Source material -

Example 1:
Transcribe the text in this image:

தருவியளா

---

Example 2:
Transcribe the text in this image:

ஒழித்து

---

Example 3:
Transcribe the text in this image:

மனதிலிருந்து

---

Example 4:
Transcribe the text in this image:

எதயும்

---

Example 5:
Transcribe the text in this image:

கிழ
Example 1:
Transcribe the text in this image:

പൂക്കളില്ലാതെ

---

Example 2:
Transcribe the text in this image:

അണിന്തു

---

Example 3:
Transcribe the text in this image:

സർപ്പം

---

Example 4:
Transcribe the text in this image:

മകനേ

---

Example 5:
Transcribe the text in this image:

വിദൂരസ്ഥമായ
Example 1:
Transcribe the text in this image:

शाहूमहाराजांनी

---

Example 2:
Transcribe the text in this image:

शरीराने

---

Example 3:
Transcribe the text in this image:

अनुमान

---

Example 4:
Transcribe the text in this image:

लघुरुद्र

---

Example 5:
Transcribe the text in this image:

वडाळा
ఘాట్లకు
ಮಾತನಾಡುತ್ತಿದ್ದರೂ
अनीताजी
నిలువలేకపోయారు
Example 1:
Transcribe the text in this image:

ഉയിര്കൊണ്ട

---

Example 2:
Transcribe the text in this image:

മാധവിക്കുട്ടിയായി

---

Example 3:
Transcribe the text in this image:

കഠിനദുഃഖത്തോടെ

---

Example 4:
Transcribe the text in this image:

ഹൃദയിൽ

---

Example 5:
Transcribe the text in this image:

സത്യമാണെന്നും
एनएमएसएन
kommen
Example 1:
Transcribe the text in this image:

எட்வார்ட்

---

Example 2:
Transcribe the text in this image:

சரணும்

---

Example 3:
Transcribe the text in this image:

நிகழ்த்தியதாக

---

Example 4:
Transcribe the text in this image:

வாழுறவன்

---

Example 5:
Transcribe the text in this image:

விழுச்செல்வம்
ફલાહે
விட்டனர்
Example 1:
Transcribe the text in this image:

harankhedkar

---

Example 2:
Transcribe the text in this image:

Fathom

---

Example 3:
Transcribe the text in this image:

Try it - The whole of the data is to be returned with every line intact.

Worked solution -
Example 1:
Transcribe the text in this image:

தருவியளா

---

Example 2:
Transcribe the text in this image:

ஒழித்து

---

Example 3:
Transcribe the text in this image:

மனதிலிருந்து

---

Example 4:
Transcribe the text in this image:

எதயும்

---

Example 5:
Transcribe the text in this image:

கிழ
Example 1:
Transcribe the text in this image:

പൂക്കളില്ലാതെ

---

Example 2:
Transcribe the text in this image:

അണിന്തു

---

Example 3:
Transcribe the text in this image:

സർപ്പം

---

Example 4:
Transcribe the text in this image:

മകനേ

---

Example 5:
Transcribe the text in this image:

വിദൂരസ്ഥമായ
Example 1:
Transcribe the text in this image:

शाहूमहाराजांनी

---

Example 2:
Transcribe the text in this image:

शरीराने

---

Example 3:
Transcribe the text in this image:

अनुमान

---

Example 4:
Transcribe the text in this image:

लघुरुद्र

---

Example 5:
Transcribe the text in this image:

वडाळा
ఘాట్లకు
ಮಾತನಾಡುತ್ತಿದ್ದರೂ
अनीताजी
నిలువలేకపోయారు
Example 1:
Transcribe the text in this image:

ഉയിര്കൊണ്ട

---

Example 2:
Transcribe the text in this image:

മാധവിക്കുട്ടിയായി

---

Example 3:
Transcribe the text in this image:

കഠിനദുഃഖത്തോടെ

---

Example 4:
Transcribe the text in this image:

ഹൃദയിൽ

---

Example 5:
Transcribe the text in this image:

സത്യമാണെന്നും
एनएमएसएन
kommen
Example 1:
Transcribe the text in this image:

எட்வார்ட்

---

Example 2:
Transcribe the text in this image:

சரணும்

---

Example 3:
Transcribe the text in this image:

நிகழ்த்தியதாக

---

Example 4:
Transcribe the text in this image:

வாழுறவன்

---

Example 5:
Transcribe the text in this image:

விழுச்செல்வம்
ફલાહે
விட்டனர்
Example 1:
Transcribe the text in this image:

harankhedkar

---

Example 2:
Transcribe the text in this image:

Fathom

---

Example 3:
Transcribe the text in this image:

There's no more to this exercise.